Optimization of scheduling

Question

Optimization of scheduling

253 Views Asked by HGNY At 01 May 2023 at 22:53

(I have coded a brute-force solution to the following, but am wondering if there is a more elegant path.)

Students in my high school were offered 8 electives. They chose their first, second, third and fourth choices. As there will be two elective periods, each will be able to go to two of their chosen electives.

It has not yet been determined which electives will be scheduled on which of the two periods, however. The scheduling problem is, knowing the preferences, to optimize the allocation of electives to the two days so that as many students as possible will be able to take both of their preferred electives.

For example, if I signed up for IT and Art, I can only take both if they are scheduled different periods. Of course, you might have signed up for Art and French, and someone else for French and IT.

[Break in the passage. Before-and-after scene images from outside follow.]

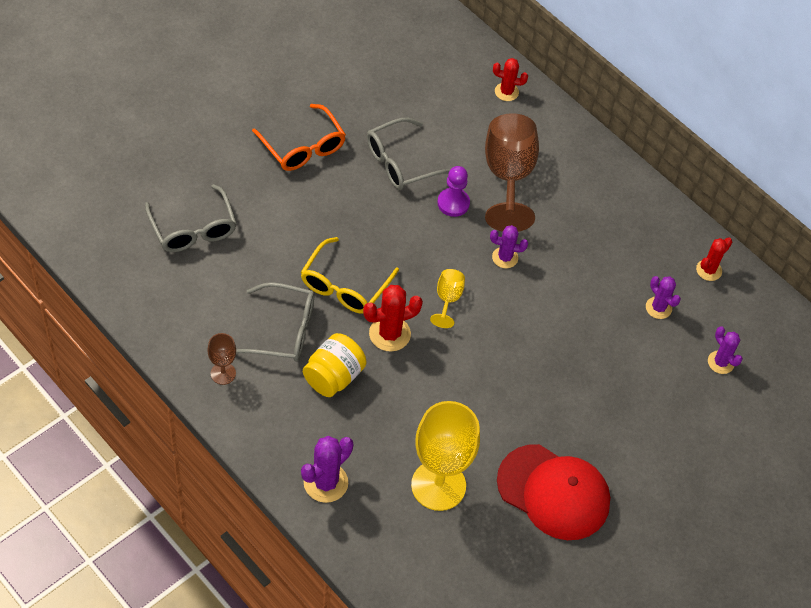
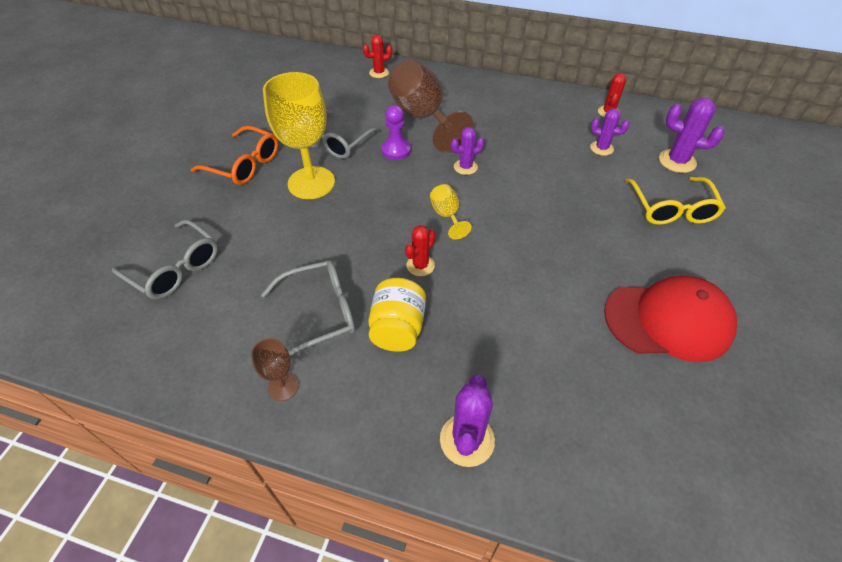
camera: 25 degrees left, 5 degrees down
(344, 286) = (352, 247): yellow glasses -> yellow glasses (671, 209)
(389, 334) = (420, 265): red cactus -> red cactus, size x0.65
(438, 485) = (572, 374): yellow goblet -> yellow goblet (311, 183)
(720, 362) = (677, 161): purple cactus -> purple cactus, size x1.53

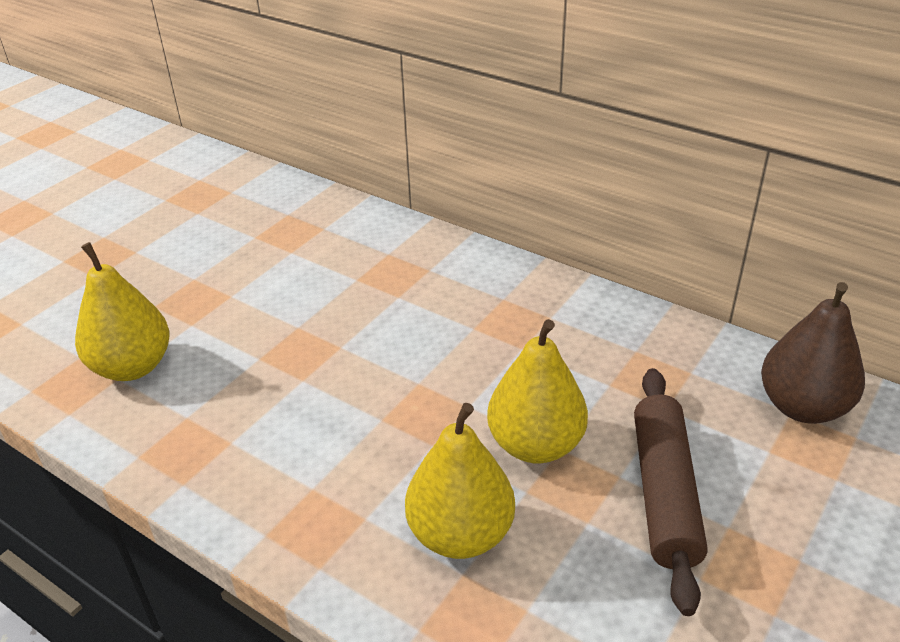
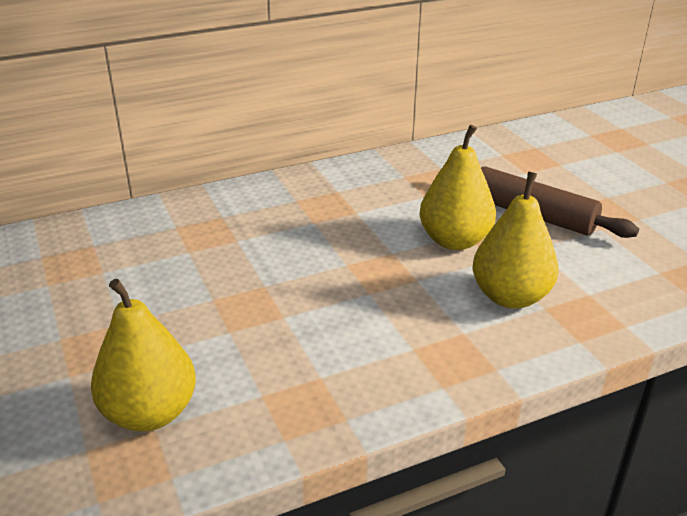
camera: 60 degrees left, 5 degrees down
(802, 407) = (501, 150): brown pear -> none

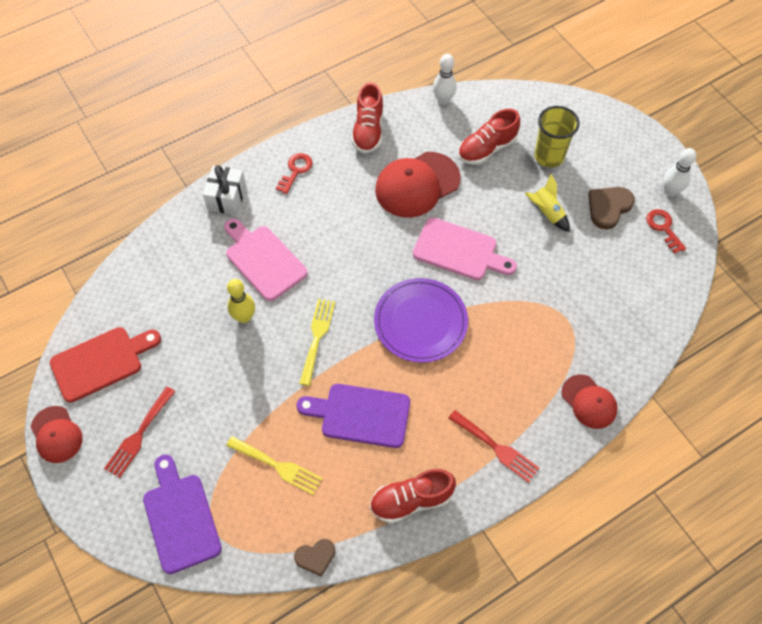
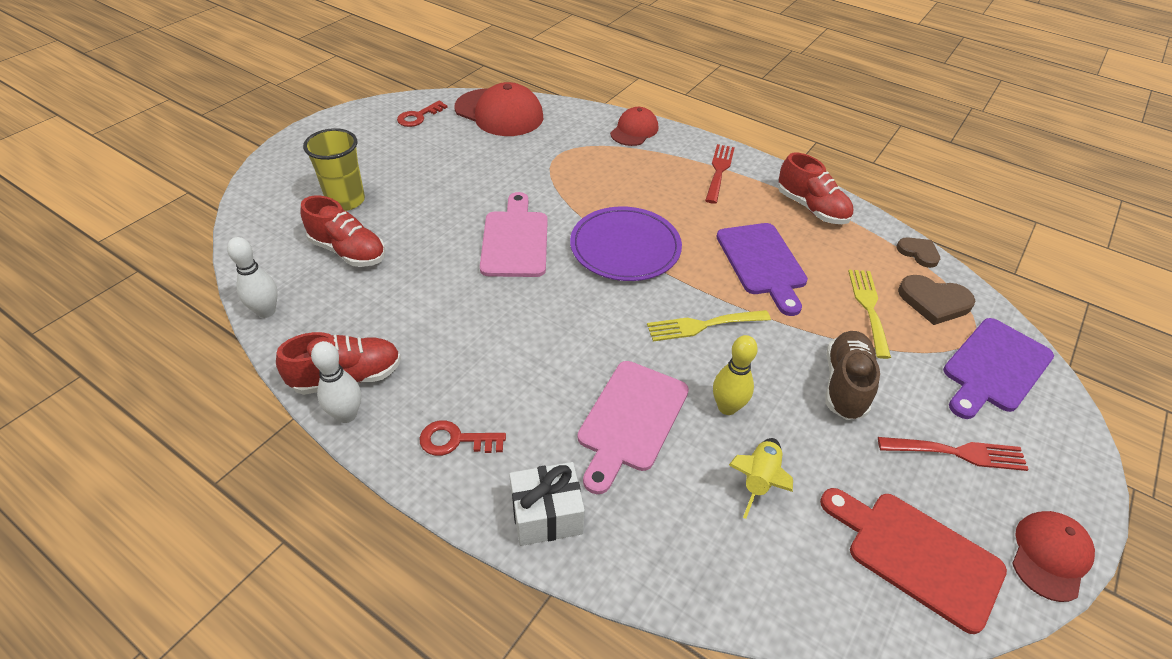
camera: 115 degrees left, 15 degrees down
(222, 400) = (845, 385): none -> brown shoe
(417, 185) = (431, 299): red cap -> red cap (499, 113)
(546, 212) = (431, 189): yellow rocket -> yellow rocket (758, 480)
(608, 207) = (406, 150): brown heart -> brown heart (934, 301)
(670, 191) = (369, 118): white bowling pin -> white bowling pin (347, 415)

As only two periods are available, it won’t be possible for everyone’s choices to be on different periods. How can we find the optimal allocation of electives to days that allows as many people as possible to get their two top choices?

My brute-force solution was to create a list of all possible allocations (using a combinatorics package) and test each. This works fine, as the data-set is small, but there surely must be a graph theory or matrix solution that is much more elegant—-and doesn’t increase resources in proportion to n! (n being the number of classes offered)!

The following imports a matrix structured as follows:

    Course1   Course2    Course3 ...

Course1 ___a_______b_________c
Course2
Course3

Each cell shows how many students chose that particular pair as their 1st and 2nd choices. For example, the value of b is the # of students who chose Course1 and Course2 (in any order) as their top choices. (The matrix is diagonally symmetrical.) The top row of names is in the file and used to get the course names. The first column of course names does not appear in the file, however. ...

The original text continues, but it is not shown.